**Цитируемый отрывок**
Еще одна сквозная тема, которая характеризует Россию, и не только сегодняшнюю, – это Россия провинциальная, которая живет далеко. Далеко от чего? И от центра, и от границы, по Гоголю. Россия – страна гигантской периферии. Можно сказать, она на 90 % состоит из периферии. Это архаичное для современных стран состояние – подобное громоздкое, сверхцентрализованное устройство с таким объемом периферии, куда и откуда, сколько ни скачи, не доскачешь. Я вижу провинциальную Россию, которая, с одной стороны, рвется в Москву, а с другой стороны, не хочет рваться в Москву и говорит: «Настоящий центр мира – вообще не Москва, потому что Москва – не Россия. Настоящий центр у нас здесь» – в Сердобске, Торжке и еще каком-нибудь замечательном городе. И дальше начинается напоминающая Маркеса, но только пока еще ищущая свою романную форму мифология периферии (всего лишь один пример из многих здесь – романы набирающего вес пермского писателя Алексея Иванова).

**Строки**
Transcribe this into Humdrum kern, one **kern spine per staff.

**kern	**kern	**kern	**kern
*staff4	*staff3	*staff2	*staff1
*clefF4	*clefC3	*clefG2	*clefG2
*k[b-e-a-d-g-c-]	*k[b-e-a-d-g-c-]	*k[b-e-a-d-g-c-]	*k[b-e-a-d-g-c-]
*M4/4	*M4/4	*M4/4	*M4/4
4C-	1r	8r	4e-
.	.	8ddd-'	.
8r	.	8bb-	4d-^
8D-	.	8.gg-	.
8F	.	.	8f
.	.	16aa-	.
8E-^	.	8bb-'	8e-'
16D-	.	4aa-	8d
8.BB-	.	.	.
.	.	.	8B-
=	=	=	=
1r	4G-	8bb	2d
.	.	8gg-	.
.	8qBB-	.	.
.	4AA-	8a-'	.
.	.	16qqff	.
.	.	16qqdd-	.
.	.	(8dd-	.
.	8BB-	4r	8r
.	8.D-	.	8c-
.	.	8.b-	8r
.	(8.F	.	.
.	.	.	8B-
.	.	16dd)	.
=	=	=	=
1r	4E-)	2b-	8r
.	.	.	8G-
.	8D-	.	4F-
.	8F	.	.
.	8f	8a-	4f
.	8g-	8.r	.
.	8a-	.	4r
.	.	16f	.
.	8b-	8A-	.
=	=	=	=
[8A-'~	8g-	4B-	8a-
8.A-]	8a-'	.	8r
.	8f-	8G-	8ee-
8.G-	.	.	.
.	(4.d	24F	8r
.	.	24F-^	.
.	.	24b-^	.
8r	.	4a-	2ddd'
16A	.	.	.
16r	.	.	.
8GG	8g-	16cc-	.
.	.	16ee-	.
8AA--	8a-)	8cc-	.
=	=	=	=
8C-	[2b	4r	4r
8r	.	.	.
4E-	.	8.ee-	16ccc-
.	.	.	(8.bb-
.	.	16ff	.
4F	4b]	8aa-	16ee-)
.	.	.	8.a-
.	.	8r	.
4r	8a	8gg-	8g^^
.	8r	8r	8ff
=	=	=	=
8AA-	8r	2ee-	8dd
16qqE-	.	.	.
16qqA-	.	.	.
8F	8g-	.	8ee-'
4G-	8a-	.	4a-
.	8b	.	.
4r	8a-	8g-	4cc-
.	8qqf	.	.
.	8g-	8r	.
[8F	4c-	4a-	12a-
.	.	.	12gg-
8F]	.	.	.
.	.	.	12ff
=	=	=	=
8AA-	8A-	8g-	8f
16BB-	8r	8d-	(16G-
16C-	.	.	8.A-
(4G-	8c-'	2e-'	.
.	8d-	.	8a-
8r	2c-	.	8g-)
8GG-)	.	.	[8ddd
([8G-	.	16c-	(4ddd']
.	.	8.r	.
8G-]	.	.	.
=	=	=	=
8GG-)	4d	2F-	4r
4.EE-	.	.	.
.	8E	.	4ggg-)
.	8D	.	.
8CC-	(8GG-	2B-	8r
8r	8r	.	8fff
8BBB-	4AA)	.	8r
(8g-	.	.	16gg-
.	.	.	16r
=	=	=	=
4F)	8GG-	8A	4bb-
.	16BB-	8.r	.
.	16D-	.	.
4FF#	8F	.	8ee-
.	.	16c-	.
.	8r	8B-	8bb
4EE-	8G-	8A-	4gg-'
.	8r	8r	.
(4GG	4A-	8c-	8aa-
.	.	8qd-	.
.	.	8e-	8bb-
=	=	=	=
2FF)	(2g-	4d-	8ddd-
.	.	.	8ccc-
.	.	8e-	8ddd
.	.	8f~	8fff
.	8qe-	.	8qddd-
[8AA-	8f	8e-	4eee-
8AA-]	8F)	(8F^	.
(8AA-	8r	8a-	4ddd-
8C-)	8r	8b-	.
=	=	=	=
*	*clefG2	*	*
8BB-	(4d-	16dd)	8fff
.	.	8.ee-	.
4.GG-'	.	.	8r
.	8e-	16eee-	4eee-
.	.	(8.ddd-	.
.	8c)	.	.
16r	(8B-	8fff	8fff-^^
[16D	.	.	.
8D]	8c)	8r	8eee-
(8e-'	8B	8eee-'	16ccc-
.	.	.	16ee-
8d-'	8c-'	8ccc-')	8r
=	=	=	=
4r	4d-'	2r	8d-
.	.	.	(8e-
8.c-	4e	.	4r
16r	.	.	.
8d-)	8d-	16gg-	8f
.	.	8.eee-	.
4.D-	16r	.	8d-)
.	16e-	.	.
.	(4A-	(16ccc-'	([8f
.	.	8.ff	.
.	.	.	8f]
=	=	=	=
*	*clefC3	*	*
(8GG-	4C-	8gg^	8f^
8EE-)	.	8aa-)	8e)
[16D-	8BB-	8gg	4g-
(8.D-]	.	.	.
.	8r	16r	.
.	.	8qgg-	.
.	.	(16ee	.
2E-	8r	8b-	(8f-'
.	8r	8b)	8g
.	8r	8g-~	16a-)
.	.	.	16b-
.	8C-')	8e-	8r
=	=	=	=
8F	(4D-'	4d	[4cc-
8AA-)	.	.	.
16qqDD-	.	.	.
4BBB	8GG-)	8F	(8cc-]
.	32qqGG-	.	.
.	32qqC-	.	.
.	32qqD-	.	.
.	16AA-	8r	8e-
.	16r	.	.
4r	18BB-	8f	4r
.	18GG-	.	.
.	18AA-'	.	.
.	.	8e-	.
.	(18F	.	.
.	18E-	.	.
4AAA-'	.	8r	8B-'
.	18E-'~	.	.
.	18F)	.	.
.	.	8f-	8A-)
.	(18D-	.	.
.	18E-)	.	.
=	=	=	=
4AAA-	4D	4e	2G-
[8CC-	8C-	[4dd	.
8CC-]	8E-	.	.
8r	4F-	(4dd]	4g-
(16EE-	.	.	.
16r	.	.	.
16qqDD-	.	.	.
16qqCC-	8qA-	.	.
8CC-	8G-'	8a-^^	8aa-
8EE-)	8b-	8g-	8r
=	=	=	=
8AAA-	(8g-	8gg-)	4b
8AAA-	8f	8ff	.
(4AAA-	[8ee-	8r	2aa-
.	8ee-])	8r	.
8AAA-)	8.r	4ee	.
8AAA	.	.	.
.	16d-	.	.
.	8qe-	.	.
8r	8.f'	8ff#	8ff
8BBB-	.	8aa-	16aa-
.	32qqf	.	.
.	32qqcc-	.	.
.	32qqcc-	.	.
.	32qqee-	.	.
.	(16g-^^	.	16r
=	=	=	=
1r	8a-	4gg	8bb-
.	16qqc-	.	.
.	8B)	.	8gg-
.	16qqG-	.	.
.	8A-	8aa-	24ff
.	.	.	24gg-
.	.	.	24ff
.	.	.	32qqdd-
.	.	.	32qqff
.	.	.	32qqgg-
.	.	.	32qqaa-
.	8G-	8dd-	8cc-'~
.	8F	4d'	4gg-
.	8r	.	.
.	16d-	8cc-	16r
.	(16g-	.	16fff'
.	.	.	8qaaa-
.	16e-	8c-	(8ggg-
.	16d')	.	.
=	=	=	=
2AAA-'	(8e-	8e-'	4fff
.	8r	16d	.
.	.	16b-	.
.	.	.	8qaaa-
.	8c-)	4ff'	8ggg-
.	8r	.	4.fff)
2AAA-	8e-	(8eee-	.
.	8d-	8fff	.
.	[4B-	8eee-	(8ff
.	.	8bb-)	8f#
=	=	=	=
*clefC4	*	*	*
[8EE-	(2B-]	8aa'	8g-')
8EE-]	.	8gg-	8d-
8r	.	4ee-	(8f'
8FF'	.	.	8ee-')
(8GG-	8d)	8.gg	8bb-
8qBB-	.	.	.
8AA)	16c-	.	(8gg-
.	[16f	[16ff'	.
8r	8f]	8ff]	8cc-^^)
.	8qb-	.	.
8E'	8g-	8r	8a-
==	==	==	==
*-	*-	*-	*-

**Задания**
A – Судя по отрывку о провинциальной России, на сколько процентов страна состоит из периферии?
B – Продолжите отрывок о провинциальной России, начав сразу после его последнего предложения.

**Ответы к заданиям**
A – На 90 %.

B –
В принципе, не одна Россия пытается выйти из подобных досовременных состояний, в нашем случае – состояний советских, отделивших страну от общей современности, от большого мира, на эту дорогу становились и другие страны. В частности, возникала в них и проблема периферии. Если взять, к примеру, польскую литературу, то она в ХХ, а тем более – в XXI в. буквально глаз не сводит с провинции, которой, можно сказать, и живет. Назову только два имени из лучших, на мой вкус, – прозаик Анджей Стасюк и поэт Януш Шубер (хотя их сегодня – не два и не три). Восточная граница – не единственная, которая есть в Польше, но польские Кресы – давний источник национальной культуры вплоть до нынешнего дня. В России потребность в такого рода идеях и смысловых конструкциях, видимо, тоже начинает сегодня ощущаться. Ощущаться, подчеркну, в очередной раз (сходные движения мысли примерно в ту же сторону были после революции, а потом в 1960-е гг.), но в новом контексте, поскольку значительную часть советской периферии Россия безвозвратно утратила.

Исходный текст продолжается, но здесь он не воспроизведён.